The program is currently available to businesses in majority African American and Hispanic neighborhoods in the U.S.

“We want to do our part to create more parity by saying yes to more business owners in these areas so they can grow and thrive, and their communities can benefit in turn,” added Walter.

More Chase Initiatives

Here are other company initiatives to support minority business owners:

  • Improved the application process for smaller-dollar loans (generally up to $500,000) to make the process easier, faster and less intimidating.
  • Launched a digital loan application so customers can apply for a business line of credit online – no need to call or visit a branch. It’s being rolled out in phases and is expected to be widely available in 2023.
  • Expanded its free one-on-one coaching program to more than 40 trained senior business consultants in 21 U.S. cities to provide mentoring and advice to minority business owners on everything from boosting creditworthiness to managing cash flow to effective marketing.
  • Since the program’s inception in 2020, Chase has mentored more than 2,600 minority business owners, helping them improve their operations, plan for growth, and network with others in the local business community.
  • Launched a new resource center at Chase.com/businessconsultant that provides free educational content, resources, and advice to help early-stage and established entrepreneurs achieve their goals.
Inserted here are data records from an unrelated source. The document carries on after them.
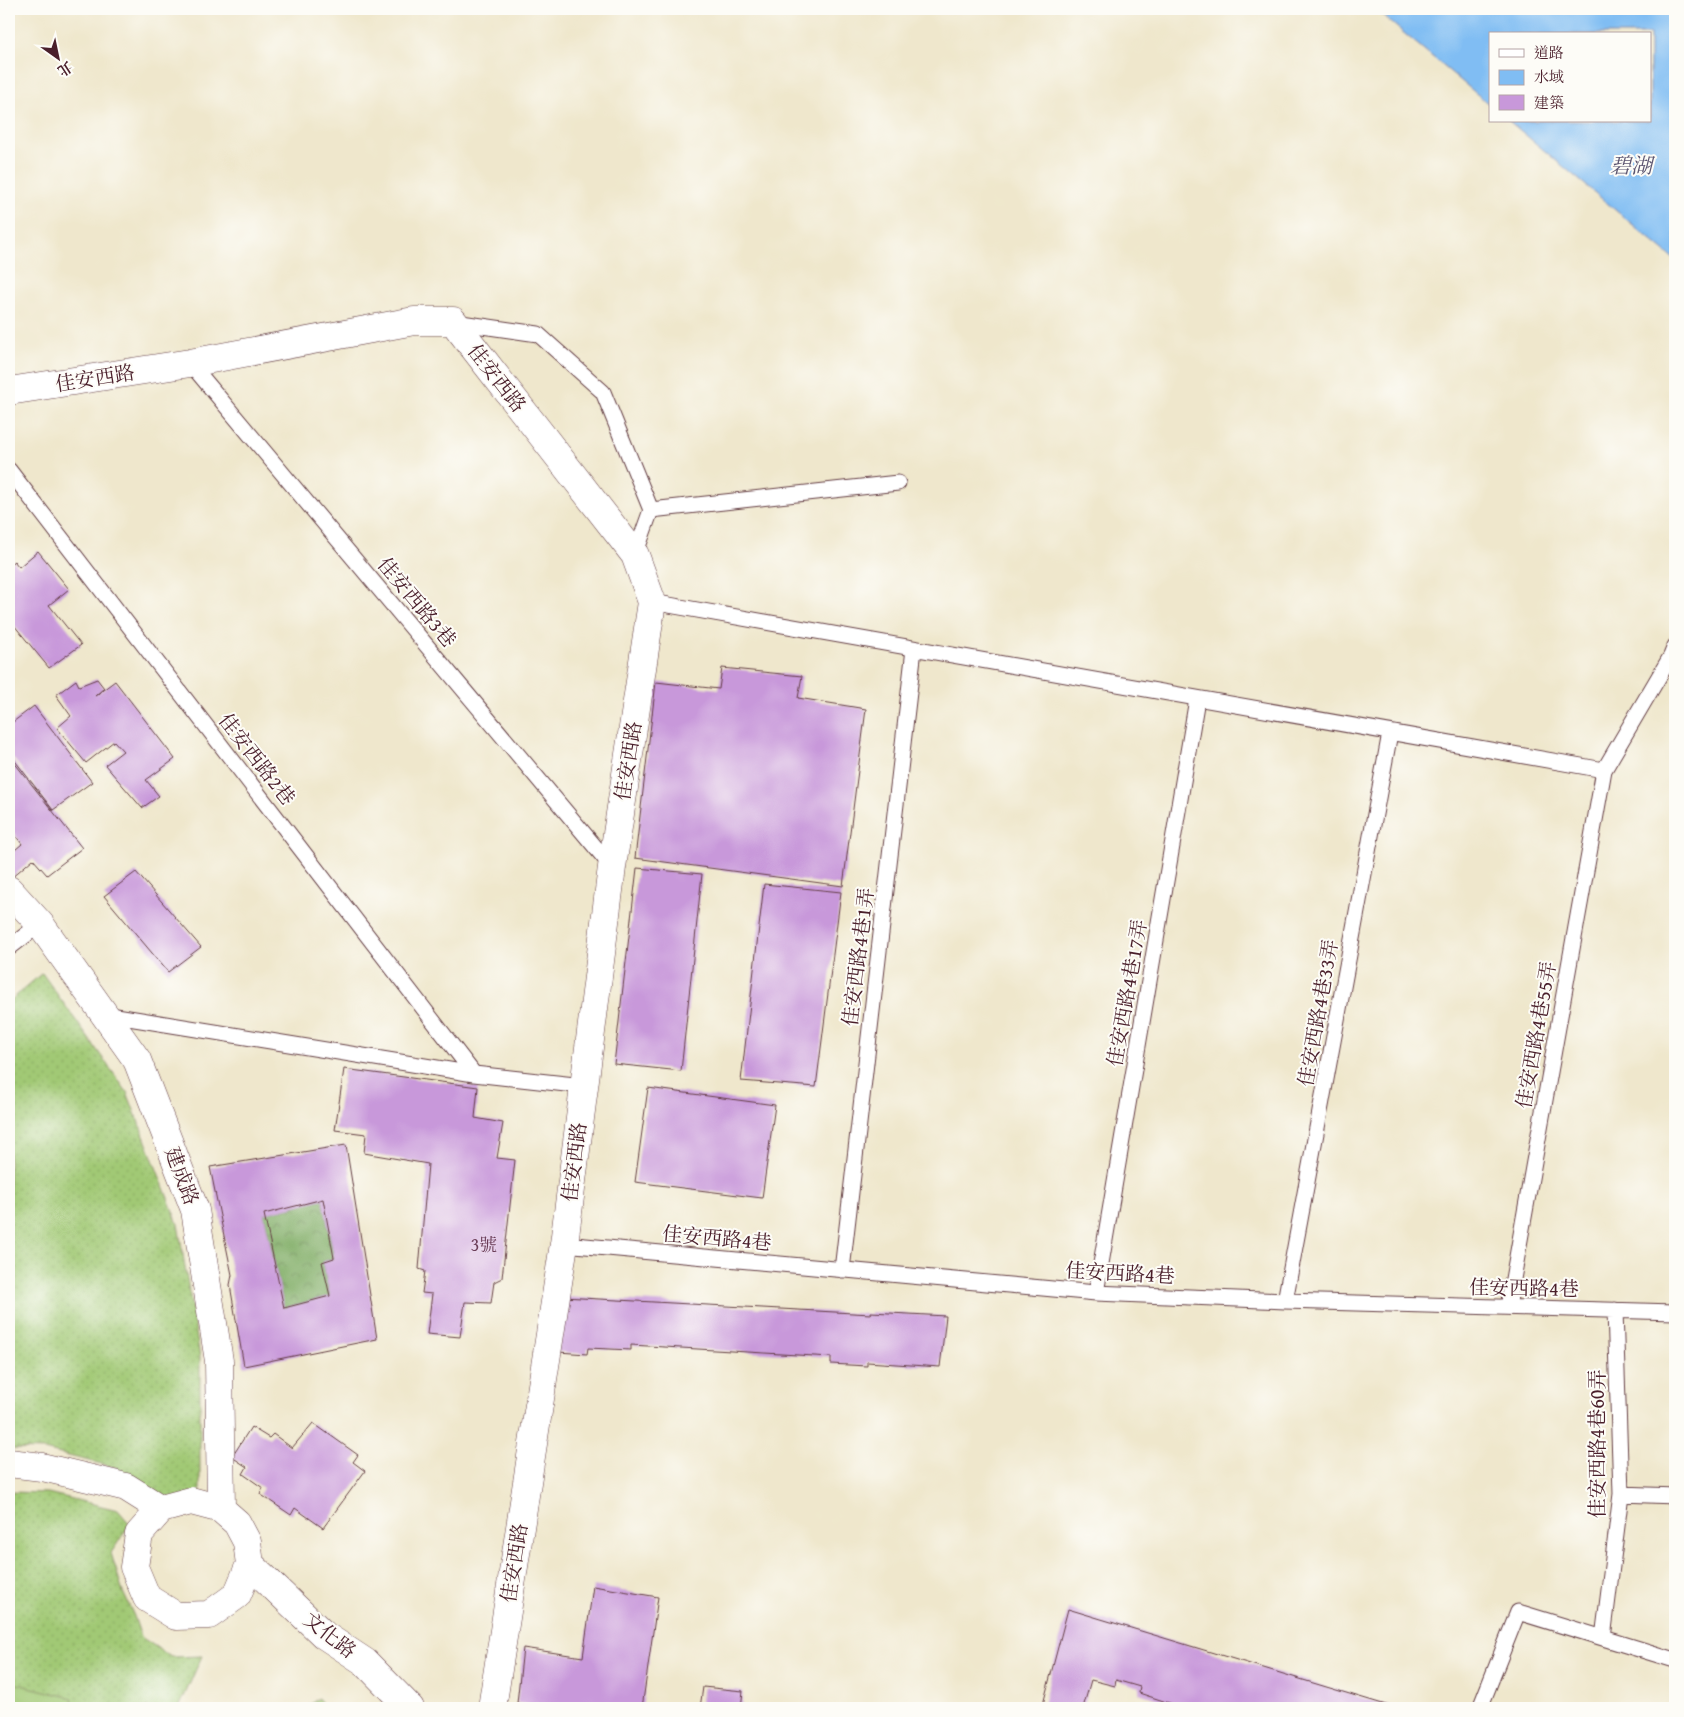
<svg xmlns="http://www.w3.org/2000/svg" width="1684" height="1717" font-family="'Gentium Book Plus','Noto Serif TC',serif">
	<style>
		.grass { fill: url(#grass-dots); stroke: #767450 }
		.forest { fill: url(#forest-crowns); stroke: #656648 }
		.garden { fill: #a1c974; stroke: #767450 }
		.water { fill: #80bdf3; stroke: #656e8f }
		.building { fill: #c898da; fill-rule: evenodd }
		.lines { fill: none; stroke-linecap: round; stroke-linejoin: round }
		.service-casing { stroke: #633d43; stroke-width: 17 }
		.minor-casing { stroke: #633d43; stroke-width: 29 }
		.service { stroke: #fff; stroke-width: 15 }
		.minor { stroke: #fff; stroke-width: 28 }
		.labels { text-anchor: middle; stroke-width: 4; stroke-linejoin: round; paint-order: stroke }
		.number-label { font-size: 18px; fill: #6a3d57 }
		.street-label { font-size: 20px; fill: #4a1f2b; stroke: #fdfcf7 }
		.water-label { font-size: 21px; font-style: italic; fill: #5d5671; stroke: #fdfcf7 }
	</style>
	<defs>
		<pattern id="grass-dots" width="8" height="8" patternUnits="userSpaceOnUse" patternTransform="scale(1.25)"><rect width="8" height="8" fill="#a1c974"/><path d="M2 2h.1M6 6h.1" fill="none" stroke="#8cac65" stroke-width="1.8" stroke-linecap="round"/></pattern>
		<pattern id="forest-crowns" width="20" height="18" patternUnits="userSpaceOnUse" patternTransform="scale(1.25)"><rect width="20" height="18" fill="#80ad66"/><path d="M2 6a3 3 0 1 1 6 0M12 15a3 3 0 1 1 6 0" fill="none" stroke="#6b8c54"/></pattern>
	</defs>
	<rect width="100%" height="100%" fill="#fdfcf7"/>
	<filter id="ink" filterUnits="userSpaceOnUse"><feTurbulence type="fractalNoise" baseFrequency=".02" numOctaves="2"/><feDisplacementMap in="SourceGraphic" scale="10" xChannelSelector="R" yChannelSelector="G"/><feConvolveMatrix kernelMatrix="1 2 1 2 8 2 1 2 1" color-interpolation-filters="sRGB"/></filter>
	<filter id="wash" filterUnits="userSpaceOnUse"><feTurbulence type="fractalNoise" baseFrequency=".0096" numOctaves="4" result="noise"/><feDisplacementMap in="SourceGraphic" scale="20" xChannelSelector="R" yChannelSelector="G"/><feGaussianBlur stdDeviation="1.12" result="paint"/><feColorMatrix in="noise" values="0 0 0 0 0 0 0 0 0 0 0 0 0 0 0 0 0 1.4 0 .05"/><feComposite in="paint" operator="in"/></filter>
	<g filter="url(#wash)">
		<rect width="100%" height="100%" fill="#efe7cc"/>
		<path class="grass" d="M42 973 127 1092 178 1224 200 1357V1503H147L118 1468 44 1450 9 1449V1002Z
			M9 1492 48 1493 118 1510 130 1524 111 1553 123 1592 134 1616 141 1637 171 1657 202 1656 179 1708H9Z"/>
		<path class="forest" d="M323 1199 334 1258 322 1262 330 1296 284 1308 264 1214Z"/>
		<path class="garden" d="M9 1682 73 1698 70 1708H9Z
			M318 1698 326 1708H306Z"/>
		<path class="water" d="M1375 9H1675V260L1509 121H1650V34H1490V105Z"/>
		<g id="blocks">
			<path class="building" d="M38 551 69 589 49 605 81 645 49 668 9 619V565L14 561 19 567Z
				M722 668 802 676 798 698 866 709 843 886 635 858 656 682 719 689Z
				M97 679 104 688 95 696 115 681 175 759 146 780 159 796 142 808 105 765 123 751 114 741 86 763 57 728 71 716 56 695 76 680 79 686Z
				M34 706 92 782 53 810 9 753V725Z
				M9 756 82 848 47 875 33 859 10 879 9 878V855L22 844 9 827Z
				M637 868 702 874 681 1071 614 1064Z
				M136 872 201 947 168 972 104 896Z
				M764 884 841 892 816 1087 741 1081Z
				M344 1069 478 1087 475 1118 503 1123 497 1158 515 1160 502 1278 494 1282 491 1303 465 1302 460 1337 427 1334 432 1294 422 1293 425 1271 419 1269 428 1164 364 1153 366 1134 335 1130Z
				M648 1088 775 1105 762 1198 635 1182Z
				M346 1145 377 1339 244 1366 230 1285 232 1275 210 1167ZM323 1199 334 1258 322 1262 330 1296 284 1308 264 1214Z
				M563 1297 871 1314V1312L946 1316 940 1367 867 1362V1366L831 1364V1357L631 1345V1350L588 1348 587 1354 558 1352Z
				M313 1423 358 1455 353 1462 365 1471 323 1528 295 1508 291 1515 260 1494 263 1488 243 1474 247 1467 232 1457 251 1427 269 1438 273 1434 292 1448Z
				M593 1586 658 1597 642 1708H548L517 1703 523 1648 583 1657Z
				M1068 1609 1396 1708H1185L1139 1693 1140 1687 1116 1680 1115 1686 1091 1680 1083 1708H1042Z
				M703 1687 743 1691 741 1708H700Z"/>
		</g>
	</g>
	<g filter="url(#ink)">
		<use href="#blocks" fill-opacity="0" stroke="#633d43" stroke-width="1"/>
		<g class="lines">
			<g class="service-casing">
				<path id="service" d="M454 322 538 334 603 392 651 510 635 555
					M190 363 612 867
					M9 470 474 1074
					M651 510 898 483
					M652 602 1604 770
					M9 948 40 924
					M104 1014 474 1074 584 1086
					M564 1244 1096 1293 1285 1301 1675 1312
					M842 1270 914 649
					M1096 1293 1197 699
					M1285 1301 1390 733
					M1508 1307 1604 770 1671 656 1675 646
					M1621 1494 1675 1496
					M1603 1638 1621 1494 1615 1310
					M1480 1708 1518 1612 1675 1660"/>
			</g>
			<g class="minor-casing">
				<path id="minor" d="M9 391 190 363 414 321H453L635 555 652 602 612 867 564 1244 492 1708
					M9 890 40 924 137 1060 195 1210 219 1361 221 1509
					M9 1463 42 1467 126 1487 161 1509 191 1501 221 1509 237 1523 247 1542 250 1564 237 1595 209 1615 176 1616 147 1598 134 1567 139 1534 161 1509
					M250 1564 324 1635 365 1662 410 1708"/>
			</g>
			<use href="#service" class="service"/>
			<use href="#minor" class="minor"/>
		</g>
	</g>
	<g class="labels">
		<g class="number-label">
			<text x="484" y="1251">3號</text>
		</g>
		<g class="street-label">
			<text transform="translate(95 378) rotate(-9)" y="7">佳安西路</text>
			<text transform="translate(497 378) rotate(52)" y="7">佳安西路</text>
			<text transform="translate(417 602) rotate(50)" y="7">佳安西路3巷</text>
			<text transform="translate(257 759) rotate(52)" y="7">佳安西路2巷</text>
			<text transform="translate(628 761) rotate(-81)" y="7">佳安西路</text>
			<text transform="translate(858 957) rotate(-83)" y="7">佳安西路4巷1弄</text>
			<text transform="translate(1127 993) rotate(-80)" y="7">佳安西路4巷17弄</text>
			<text transform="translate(1318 1013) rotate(-80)" y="7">佳安西路4巷33弄</text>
			<text transform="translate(1536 1035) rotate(-80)" y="7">佳安西路4巷55弄</text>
			<text transform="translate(574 1162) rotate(-83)" y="7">佳安西路</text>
			<text transform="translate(182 1176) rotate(69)" y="7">建成路</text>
			<text transform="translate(717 1238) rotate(5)" y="7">佳安西路4巷</text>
			<text transform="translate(1120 1273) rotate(3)" y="7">佳安西路4巷</text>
			<text transform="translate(1524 1288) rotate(1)" y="7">佳安西路4巷</text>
			<text transform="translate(1597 1444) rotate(-90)" y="7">佳安西路4巷60弄</text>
			<text transform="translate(514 1563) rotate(-81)" y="7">佳安西路</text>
			<text transform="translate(330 1635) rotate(38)" y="7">文化路</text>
		</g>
		<g class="water-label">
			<text x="1631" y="173">碧湖</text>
		</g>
	</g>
	<rect width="1684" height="1717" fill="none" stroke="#fdfcf7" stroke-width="30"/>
	<rect x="1489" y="32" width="162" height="90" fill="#fdfcf7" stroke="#b5a4a5"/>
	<rect x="1499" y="49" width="25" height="8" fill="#ffffff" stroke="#b5a4a5"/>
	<text x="1534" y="58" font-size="15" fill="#4a1f2b">道路</text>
	<rect x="1499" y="70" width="25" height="15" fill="#80bdf3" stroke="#b5a4a5"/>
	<text x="1534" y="82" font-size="15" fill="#4a1f2b">水域</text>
	<rect x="1499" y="95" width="25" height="15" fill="#c898da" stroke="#b5a4a5"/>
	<text x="1534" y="108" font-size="15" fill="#4a1f2b">建築</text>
	<g transform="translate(58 58) rotate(147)" stroke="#fdfcf7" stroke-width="4" paint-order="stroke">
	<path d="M0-4L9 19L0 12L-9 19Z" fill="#4a1f2b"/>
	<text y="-8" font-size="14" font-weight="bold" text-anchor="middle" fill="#4a1f2b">北</text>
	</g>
</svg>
“Minority entrepreneurs are rapidly becoming the customer of the future. We want to help more minority-owned businesses create and sustain wealth long-term. We are accomplishing this by building the infrastructure, strengthening relationships, and bringing owners into the mainstream financial system. Growing and thriving small business customers are an important driver of our long-term business goals,” noted Mikal Quarles, head of Chase Business Banking Racial Equity Strategies. 

Barriers to Small Businesses

Chase also highlighted these challenges that face African American and Hispanic small business owners:

  • Black and Hispanic small business owners have a lower level of starting wealth, which may mean these founders are less able to invest in their businesses.
  • Existing wealth inequities could influence the ability of Black or Hispanic founders to invest in their businesses and generate meaningful wealth.
  • Programs targeting low-income or majority-minority neighborhoods could be particularly helpful for Black and Hispanic business owners, who typically start firms with less cash, which may limit their opportunities for wealth creation.

“Creating a more equitable economy is a business and social imperative. I applaud Chase for helping minority business owners pursue their dreams,” stressed Marc Morial, president and CEO of the National Urban League.